EXERCISE:
Where does the word "области" appear in the entries below? Copy each line that holds it.

DATA FOR THIS TASK Start Marker

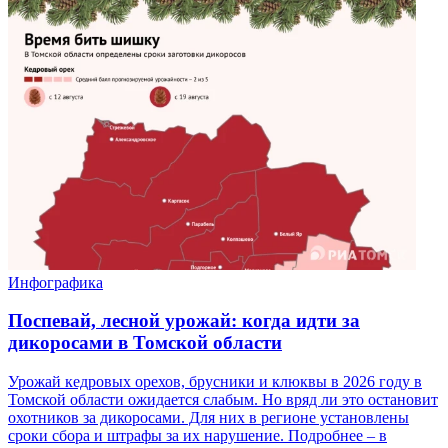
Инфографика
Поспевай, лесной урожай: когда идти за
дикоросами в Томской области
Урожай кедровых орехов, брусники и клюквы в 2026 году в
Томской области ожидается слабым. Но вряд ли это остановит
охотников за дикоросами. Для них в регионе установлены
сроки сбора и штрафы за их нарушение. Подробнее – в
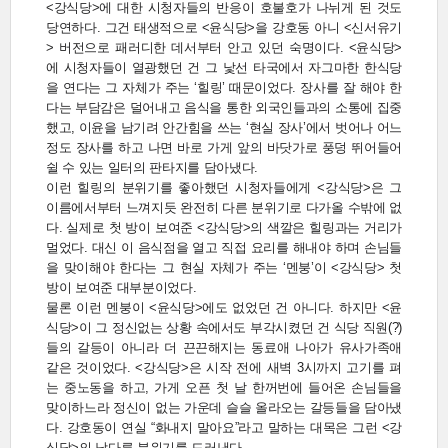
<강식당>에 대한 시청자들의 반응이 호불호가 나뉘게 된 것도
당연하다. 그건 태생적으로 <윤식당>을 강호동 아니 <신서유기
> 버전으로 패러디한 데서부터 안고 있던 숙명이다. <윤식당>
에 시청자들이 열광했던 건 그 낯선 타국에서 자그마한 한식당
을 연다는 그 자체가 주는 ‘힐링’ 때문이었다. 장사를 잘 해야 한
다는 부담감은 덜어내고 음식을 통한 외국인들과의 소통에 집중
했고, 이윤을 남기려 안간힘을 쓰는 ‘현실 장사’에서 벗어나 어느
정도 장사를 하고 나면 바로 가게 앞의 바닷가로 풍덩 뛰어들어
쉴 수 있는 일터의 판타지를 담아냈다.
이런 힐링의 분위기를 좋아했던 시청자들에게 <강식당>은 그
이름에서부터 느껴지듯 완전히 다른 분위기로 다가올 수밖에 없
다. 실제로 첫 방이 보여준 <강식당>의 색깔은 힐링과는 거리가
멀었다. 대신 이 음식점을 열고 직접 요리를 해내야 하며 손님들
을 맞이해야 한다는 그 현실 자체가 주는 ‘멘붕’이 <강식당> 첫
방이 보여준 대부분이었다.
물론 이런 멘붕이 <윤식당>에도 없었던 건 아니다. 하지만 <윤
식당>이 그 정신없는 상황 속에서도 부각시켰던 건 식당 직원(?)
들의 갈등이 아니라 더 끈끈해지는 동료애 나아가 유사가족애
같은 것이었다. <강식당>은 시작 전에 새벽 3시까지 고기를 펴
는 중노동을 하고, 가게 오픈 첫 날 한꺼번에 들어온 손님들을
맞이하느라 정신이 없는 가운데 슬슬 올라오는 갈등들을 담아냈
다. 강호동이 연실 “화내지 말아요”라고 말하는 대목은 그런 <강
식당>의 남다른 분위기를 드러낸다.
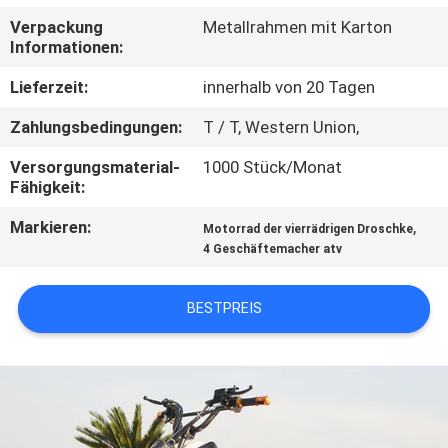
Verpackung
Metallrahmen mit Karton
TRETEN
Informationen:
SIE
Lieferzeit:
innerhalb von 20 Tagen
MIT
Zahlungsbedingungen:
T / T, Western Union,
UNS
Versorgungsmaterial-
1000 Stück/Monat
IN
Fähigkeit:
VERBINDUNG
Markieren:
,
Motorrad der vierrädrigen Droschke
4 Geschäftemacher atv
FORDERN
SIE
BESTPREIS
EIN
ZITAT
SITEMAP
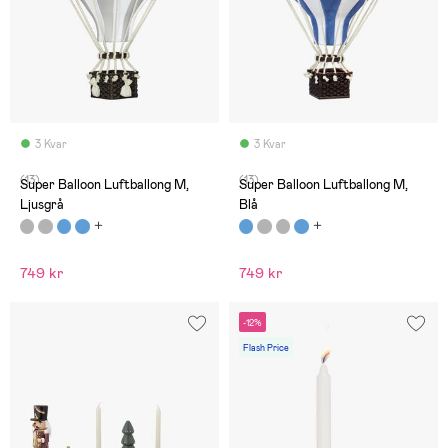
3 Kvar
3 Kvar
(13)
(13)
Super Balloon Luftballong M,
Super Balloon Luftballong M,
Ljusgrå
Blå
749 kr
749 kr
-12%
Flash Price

DATA FOR THIS TASK End Marker

RESPONSE TO THIS TASK:
дикоросами в Томской области
Томской области ожидается слабым. Но вряд ли это остановит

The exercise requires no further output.